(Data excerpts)
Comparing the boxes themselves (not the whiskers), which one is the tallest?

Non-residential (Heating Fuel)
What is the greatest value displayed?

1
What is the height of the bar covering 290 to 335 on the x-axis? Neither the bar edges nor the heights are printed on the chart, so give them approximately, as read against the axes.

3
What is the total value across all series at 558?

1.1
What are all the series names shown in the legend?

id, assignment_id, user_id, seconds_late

* * *

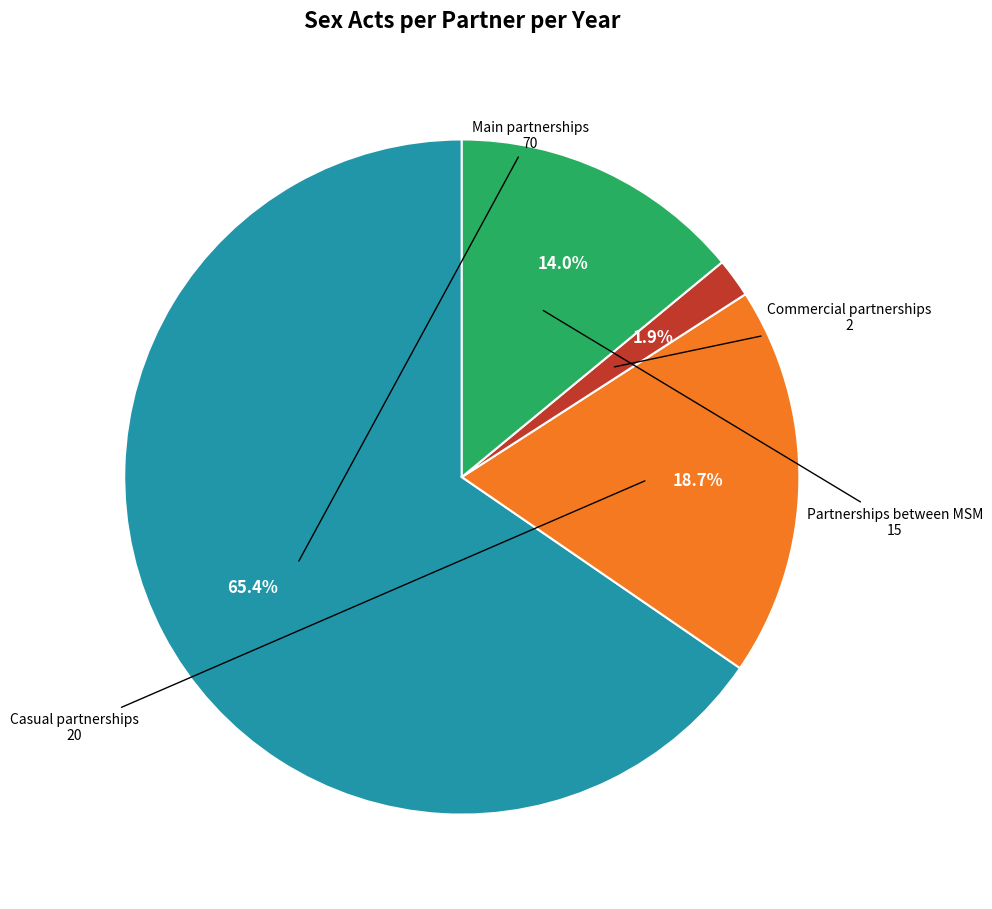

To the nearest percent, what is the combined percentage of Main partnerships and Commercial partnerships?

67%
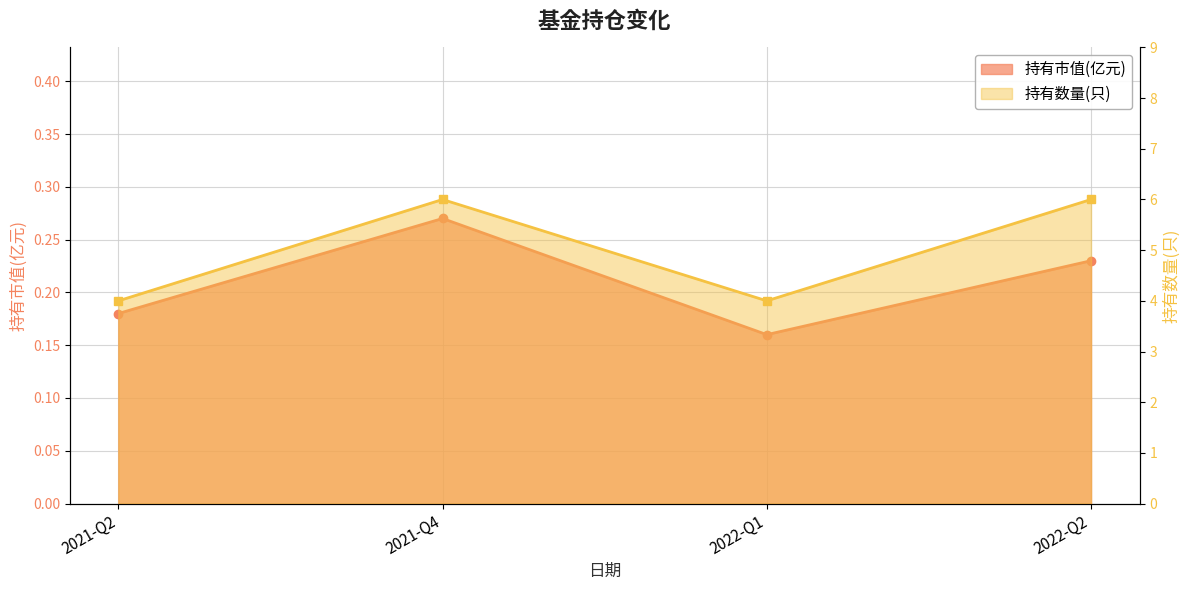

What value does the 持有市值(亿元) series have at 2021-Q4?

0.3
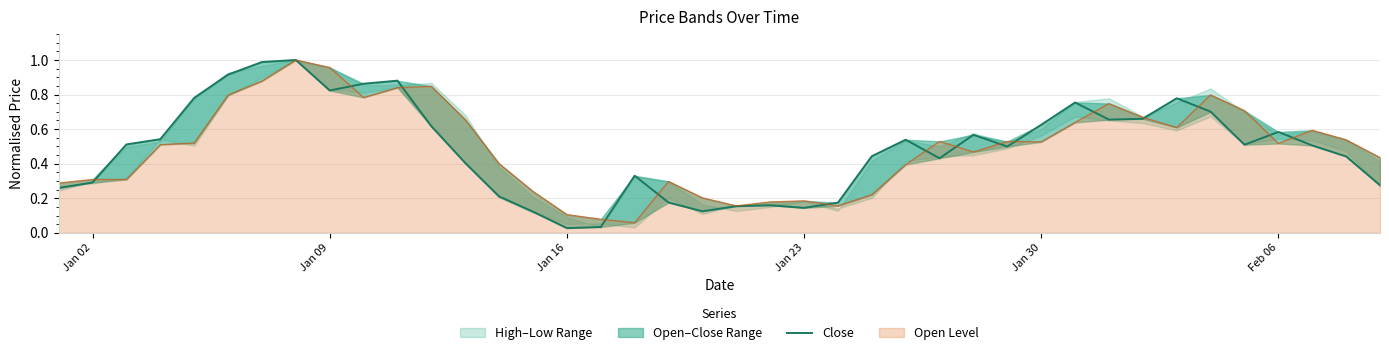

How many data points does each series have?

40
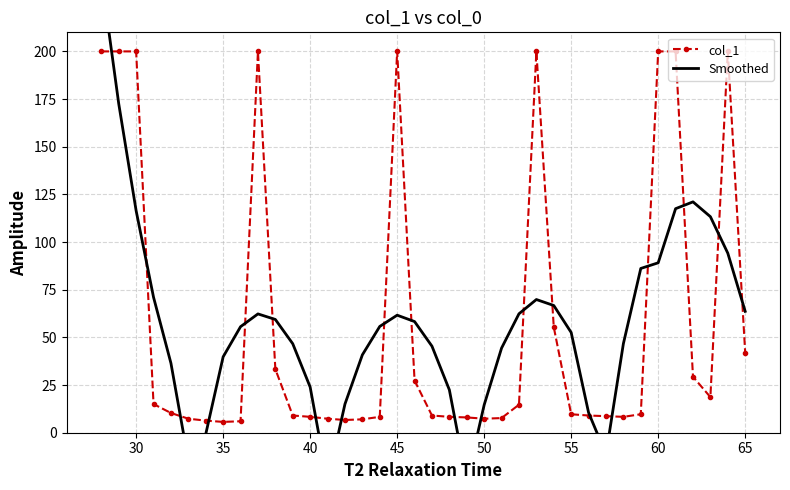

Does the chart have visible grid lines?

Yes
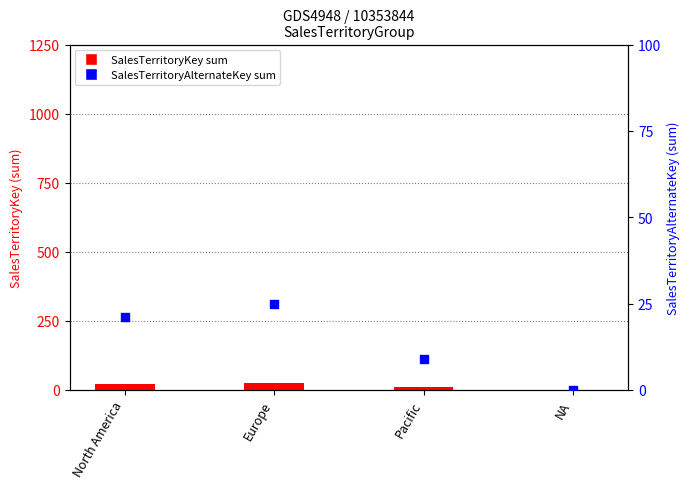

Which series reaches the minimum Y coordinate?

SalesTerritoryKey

--

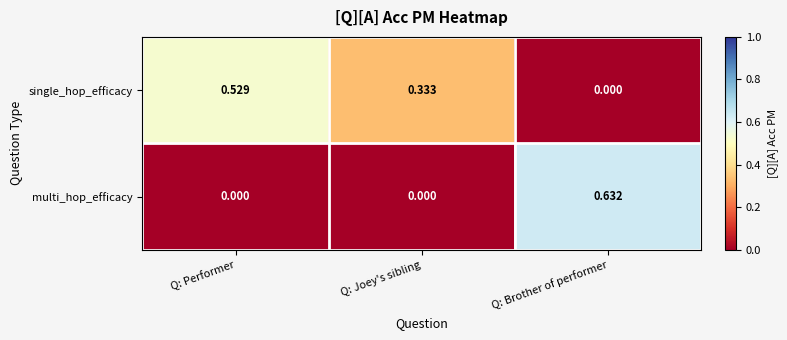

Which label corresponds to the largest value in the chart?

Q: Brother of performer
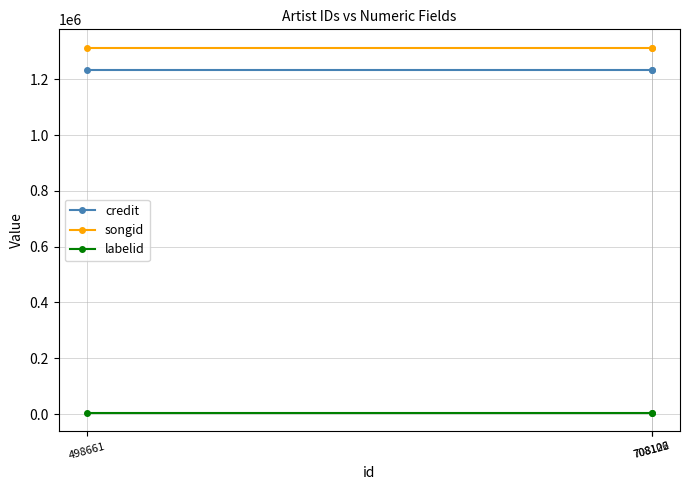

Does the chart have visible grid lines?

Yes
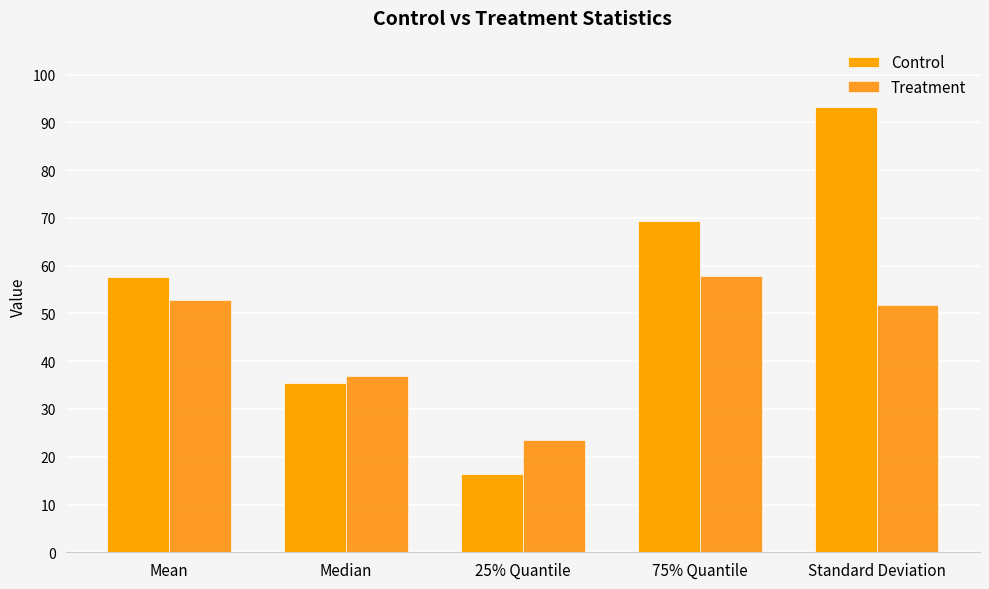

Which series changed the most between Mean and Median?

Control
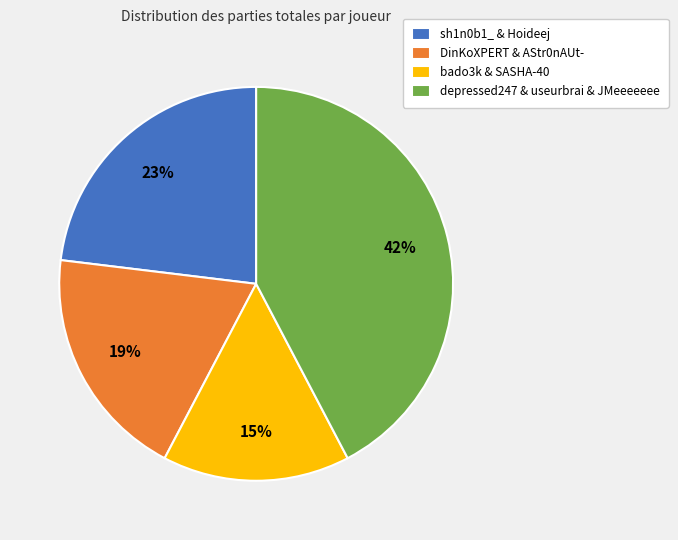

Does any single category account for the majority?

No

Work instruction →
Can you render the material as a numbered list, beginning at the line that contains "Comparing the boxes" and stopping after the line that contains "What are all", with blank lines left out?

Problem solution →
1. Comparing the boxes themselves (not the whiskers), which one is the tallest?
2. Non-residential (Heating Fuel)
3. What is the greatest value displayed?
4. 1
5. What is the height of the bar covering 290 to 335 on the x-axis? Neither the bar edges nor the heights are printed on the chart, so give them approximately, as read against the axes.
6. 3
7. What is the total value across all series at 558?
8. 1.1
9. What are all the series names shown in the legend?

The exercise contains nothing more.